MSSC was computed for each image in the way described above (see the Implementation section, the code is available at https://github.com/ankravchenko/mssc/tree/master). We processed each color channel separately, calculating its intensity before estimating complexity of this channel and then summed the resulting complexities multiplied by intensity for all channels.

As we explained above, partial complexities at each step of coarse graining may have varying impact on overall complexity. They are also not equally meaningful. Elements present only at the smallest scales are likely image artifacts or details insignificant to the human eye, while later steps of coarse graining, at which objects start to disappear, happen on the scales comparable to the scale of image itself. For the smallest and largest scales, it is then likely that computational complexity (dissimilarity) will be large, yet the content of the image—hence perceived complexity—will not change. To account for that in our analysis we started with investigating partial complexity at each step of coarse graining and its correlation with perceived complexity. We then selected cutoff points for the smallest and the largest frequencies, with the restriction that the same threshold is used across all image categories, and computed MSSC as a sum of partial complexities for the remaining middle scales. We then computed Pearson correlation between MSSC and perceived complexity provided by Saraee et al. (2020).

Results

As anticipated, the smallest and the largest frequencies produced relatively high partial complexity scores (Figure 5, top row) that had relatively low correlations with perceived complexity (Figure 5, bottom row), across all image categories. We therefore computed MSSC including only the middle scales (between the two vertical lines in Figure 5).

Figure 5.

Partial complexity at each step of coarse graining (top row) and its correlation with subjective complexity (bottom row) for the different categories (shown in color). The vertical lines show the cutoff points: only the steps between the two lines were included in multiscale structural complexity (MSSC). Low-pass filter radii for coarse-graining steps for images of 512 $\times$ 512 px were spaced evenly on a log scale.

====

» **INSTRUCTION**: Continue the passage on measuring image complexity, picking up after its last sentence.

» **SUPPLIED DATA**:
====

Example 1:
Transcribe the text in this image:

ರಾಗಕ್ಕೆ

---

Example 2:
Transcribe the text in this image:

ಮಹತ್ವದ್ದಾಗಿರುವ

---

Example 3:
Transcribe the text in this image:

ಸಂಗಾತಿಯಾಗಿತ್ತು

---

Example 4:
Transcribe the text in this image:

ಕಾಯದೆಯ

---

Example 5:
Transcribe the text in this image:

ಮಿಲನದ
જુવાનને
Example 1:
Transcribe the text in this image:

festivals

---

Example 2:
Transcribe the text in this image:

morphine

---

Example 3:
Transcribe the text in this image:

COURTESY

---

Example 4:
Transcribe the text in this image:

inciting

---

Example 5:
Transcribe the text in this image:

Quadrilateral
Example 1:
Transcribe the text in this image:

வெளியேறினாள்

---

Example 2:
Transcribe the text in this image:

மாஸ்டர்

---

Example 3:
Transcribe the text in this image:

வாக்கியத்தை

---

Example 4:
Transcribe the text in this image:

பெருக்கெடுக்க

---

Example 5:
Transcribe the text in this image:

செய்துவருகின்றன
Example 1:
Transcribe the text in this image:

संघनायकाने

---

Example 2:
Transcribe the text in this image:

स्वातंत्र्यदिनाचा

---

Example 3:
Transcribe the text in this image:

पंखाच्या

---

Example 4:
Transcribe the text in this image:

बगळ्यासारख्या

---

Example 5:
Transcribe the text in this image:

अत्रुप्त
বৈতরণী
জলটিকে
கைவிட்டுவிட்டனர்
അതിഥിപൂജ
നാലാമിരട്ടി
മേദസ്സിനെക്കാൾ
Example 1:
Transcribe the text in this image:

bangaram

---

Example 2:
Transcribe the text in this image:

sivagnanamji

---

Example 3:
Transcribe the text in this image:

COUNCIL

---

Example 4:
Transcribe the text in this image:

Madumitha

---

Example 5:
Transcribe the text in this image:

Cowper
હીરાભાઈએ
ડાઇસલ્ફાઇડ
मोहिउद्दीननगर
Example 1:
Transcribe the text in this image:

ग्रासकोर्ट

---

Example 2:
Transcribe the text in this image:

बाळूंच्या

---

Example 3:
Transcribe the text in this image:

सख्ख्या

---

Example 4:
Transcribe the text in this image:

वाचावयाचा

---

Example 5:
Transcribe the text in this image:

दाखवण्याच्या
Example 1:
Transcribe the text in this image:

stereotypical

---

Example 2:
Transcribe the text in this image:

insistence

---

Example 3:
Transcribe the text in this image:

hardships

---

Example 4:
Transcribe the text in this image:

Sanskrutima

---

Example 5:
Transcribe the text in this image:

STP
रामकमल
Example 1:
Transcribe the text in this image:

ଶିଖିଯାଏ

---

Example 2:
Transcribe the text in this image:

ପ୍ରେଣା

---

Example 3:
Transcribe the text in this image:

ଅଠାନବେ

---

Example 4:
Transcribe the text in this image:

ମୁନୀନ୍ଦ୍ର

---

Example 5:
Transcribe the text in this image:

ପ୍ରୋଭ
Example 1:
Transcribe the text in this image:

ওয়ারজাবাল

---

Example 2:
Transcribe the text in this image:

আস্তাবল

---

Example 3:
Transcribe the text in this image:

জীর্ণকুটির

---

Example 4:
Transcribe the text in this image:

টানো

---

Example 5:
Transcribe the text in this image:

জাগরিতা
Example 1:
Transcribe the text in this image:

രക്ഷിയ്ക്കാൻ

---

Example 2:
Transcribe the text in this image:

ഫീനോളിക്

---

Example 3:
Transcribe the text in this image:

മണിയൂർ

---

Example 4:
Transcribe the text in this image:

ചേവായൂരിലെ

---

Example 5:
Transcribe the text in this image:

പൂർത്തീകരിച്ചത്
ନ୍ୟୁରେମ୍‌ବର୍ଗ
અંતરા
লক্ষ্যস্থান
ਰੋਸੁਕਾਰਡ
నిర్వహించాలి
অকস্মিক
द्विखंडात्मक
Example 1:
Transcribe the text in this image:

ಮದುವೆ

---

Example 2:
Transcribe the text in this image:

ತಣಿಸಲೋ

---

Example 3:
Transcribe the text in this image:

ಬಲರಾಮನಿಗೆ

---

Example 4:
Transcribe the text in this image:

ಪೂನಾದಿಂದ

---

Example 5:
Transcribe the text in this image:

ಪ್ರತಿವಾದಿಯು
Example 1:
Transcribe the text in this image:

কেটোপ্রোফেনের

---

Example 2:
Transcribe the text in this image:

====

» **RESULT FOR THIS TASK**:
Figures 6 and 7 show the scatterplots for the correlations between MSSC and subjective complexity for each category, which we further divided into two clusters: “Natural scenes” refer to images obtained by means of photography, while “Man-made images” refer to images painted or digitally produced by humans. Although this division is purely heuristic, the figures show that man-made images produce noisier correlations between MSSC and subjective complexity. This is especially evident for the “art” category, where MSSC assigns a high value to what humans perceive as not very complex. We will return to this point in the Discussion section.

Figure 6.

Linear regression analysis (Freedman, 2005) of correlations between subjective complexity (vertical axis) and multiscale structural complexity (MSSC) (horizontal axis) of the images. Each point on the scatter plot represents an image from the chosen category within the dataset, and the orange line shows the linear fit of the data. Here we focus on scenes, objects, and interior design, which we heuristically call natural scenes.

Figure 7.

Subjective complexity (y axis) predicted by multiscale structural complexity (MSSC) (x axis) for advertisements, art, infographics, and suprematism, which we heuristically call man-made images. The scatterplot for art does not show two images for which MSSC was >2, although they were included in all the reported analyses. For more information on these two images, see the Discussion section.

Table 1 shows the Pearson correlation between MSSC and subjective complexity (the first column). It also shows correlations from Saraee et al. (2020), between subjective complexity and other computational measures of complexity. The same data is visualized in Figure 8.

Figure 8.

Pearson correlations between subjective complexity and computational measures of complexity, cisualized. We can see that multiscale structural complexity (MSSC) (blue line) behaves more consistently across different domains.

Table 1.

Pearson correlations between subjective complexity and computational measures of complexity: multiscale structural complexity (MSSC) as computed in the present work, edge density and other measures taken from Saraee et al. (2020).

	MSSC	Edge density	Compression ratio	Number of regions	Feature congestion	Subband entropy
Scenes	0.61	0.16	0.3	0.57	0.42	0.16
Objects	0.43	0.27	0.16	0.29	0.3	0.1
Suprematism	0.61	0.18	0.6	0.84	0.48	0.39
Interior design	0.56	0.63	0.72	0.69	0.63	0.31
Advertisements	0.56	0.54	0.56	0.41	0.56	0.54
Art	0.33	0.48	0.51	0.65	0.22	0.33
Infographics	0.44	0.57	0.55	0.38	0.52	0.61

The highest correlation (numerically) is highlighted in bold font.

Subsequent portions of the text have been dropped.